Julian Day 0 question
Ran across something that is confusing me. The docs for to_char
indicates that julian day 0 is January 1, 4712 BC at midnight.
http://www.postgresql.org/docs/8.3/static/functions-formatting.html
When I run to_char, I don't get 0 for that date.
postgres=# select to_char('4712-01-01 BC'::date, 'J');
to_char
---------
404
I get julian day 0 for 4714-11-24 BC.
postgres=# select to_char('4714-11-24 BC'::date, 'J');
to_char
---------
0
Output of 'select version()'
PostgreSQL 8.3devel on x86_64-unknown-linux-gnu, compiled by GCC gcc
(GCC) 4.1.1 20070105 (Red Hat 4.1.1-52)
andrew
On 14/12/2007, Andrew Chernow <ac@esilo.com> wrote:
Ran across something that is confusing me. The docs for to_char
indicates that julian day 0 is January 1, 4712 BC at midnight.http://www.postgresql.org/docs/8.3/static/functions-formatting.html
When I run to_char, I don't get 0 for that date.

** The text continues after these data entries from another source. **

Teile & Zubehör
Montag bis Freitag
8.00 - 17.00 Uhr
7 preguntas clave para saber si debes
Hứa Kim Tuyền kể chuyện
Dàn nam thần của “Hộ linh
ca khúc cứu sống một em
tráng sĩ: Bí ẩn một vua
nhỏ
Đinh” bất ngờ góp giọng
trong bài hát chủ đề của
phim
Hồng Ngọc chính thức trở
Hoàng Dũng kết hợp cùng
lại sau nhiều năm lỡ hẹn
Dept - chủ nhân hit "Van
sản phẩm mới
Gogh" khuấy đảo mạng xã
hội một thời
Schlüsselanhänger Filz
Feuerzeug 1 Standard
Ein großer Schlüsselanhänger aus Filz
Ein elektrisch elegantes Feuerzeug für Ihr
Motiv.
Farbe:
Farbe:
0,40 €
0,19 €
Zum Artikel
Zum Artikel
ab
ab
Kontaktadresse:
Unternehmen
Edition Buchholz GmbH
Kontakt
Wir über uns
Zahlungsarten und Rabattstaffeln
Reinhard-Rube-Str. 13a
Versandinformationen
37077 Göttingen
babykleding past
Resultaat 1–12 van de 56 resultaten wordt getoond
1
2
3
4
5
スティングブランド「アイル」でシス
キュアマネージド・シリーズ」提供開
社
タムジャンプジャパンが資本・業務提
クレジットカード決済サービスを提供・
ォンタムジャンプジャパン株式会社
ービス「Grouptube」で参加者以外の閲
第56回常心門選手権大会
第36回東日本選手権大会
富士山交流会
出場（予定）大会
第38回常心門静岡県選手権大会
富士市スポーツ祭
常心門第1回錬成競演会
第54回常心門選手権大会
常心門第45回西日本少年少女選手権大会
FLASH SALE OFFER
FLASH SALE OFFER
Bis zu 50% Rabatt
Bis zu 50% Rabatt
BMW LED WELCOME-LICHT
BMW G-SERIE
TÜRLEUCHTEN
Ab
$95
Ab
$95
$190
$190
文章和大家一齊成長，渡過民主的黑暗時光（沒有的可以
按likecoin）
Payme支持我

postgres=# select to_char('4712-01-01 BC'::date, 'J');
to_char
---------
404I get julian day 0 for 4714-11-24 BC.
postgres=# select to_char('4714-11-24 BC'::date, 'J');
to_char
---------
0Output of 'select version()'
PostgreSQL 8.3devel on x86_64-unknown-linux-gnu, compiled by GCC gcc
(GCC) 4.1.1 20070105 (Red Hat 4.1.1-52)andrew
there is more strange things
postgres=# select to_date('0', 'J');
to_date
---------------
0001-01-01 BC
(1 row)
it's wrong, correct is probably ERROR: timestamp out of range
postgres=# select to_date('1', 'J');
to_date
---------------
4714-11-25 BC
(1 row)
Regards
Pavel Stehule
Pavel Stehule wrote:
On 14/12/2007, Andrew Chernow <ac@esilo.com> wrote:
Ran across something that is confusing me. The docs for to_char
indicates that julian day 0 is January 1, 4712 BC at midnight.http://www.postgresql.org/docs/8.3/static/functions-formatting.html
When I run to_char, I don't get 0 for that date.
postgres=# select to_char('4712-01-01 BC'::date, 'J');
to_char
---------
404I get julian day 0 for 4714-11-24 BC.
postgres=# select to_char('4714-11-24 BC'::date, 'J');
to_char
---------
0Output of 'select version()'
PostgreSQL 8.3devel on x86_64-unknown-linux-gnu, compiled by GCC gcc
(GCC) 4.1.1 20070105 (Red Hat 4.1.1-52)andrew
there is more strange things
postgres=# select to_date('0', 'J');
to_date
---------------
0001-01-01 BC
(1 row)it's wrong, correct is probably ERROR: timestamp out of range
postgres=# select to_date('1', 'J');
to_date
---------------
4714-11-25 BC
(1 row)Regards
Pavel Stehule
Looks like a difference in calendars: I think the docs give the starting
date in Julian proleptic Calendar while to_char returns Gregorian
proleptic Calendar.
andrew
Andrew Chernow <ac@esilo.com> writes:
Looks like a difference in calendars: I think the docs give the starting
date in Julian proleptic Calendar while to_char returns Gregorian
proleptic Calendar.
Yeah. We're definitely using Gregorian counting, because we're omitting
leap years at multiples of 400 years:
regression=# select 'J114417'::date;
date
---------------
4400-02-28 BC
(1 row)
regression=# select 'J114418'::date;
date
---------------
4400-03-01 BC
(1 row)
So as far as that goes, I'm inclined to leave the code alone and adjust
the docs.
The regular date input routine hasn't got a problem with J0:
regression=# select 'J1'::date;
date
---------------
4714-11-25 BC
(1 row)
regression=# select 'J0'::date;
date
---------------
4714-11-24 BC
(1 row)
so to_date's behavior in the case seems a bit broken, but I'm not sure
if it's worth fixing. IIRC that code uses zero to mean "field not
entered", so it'd need some ugly hack to handle this.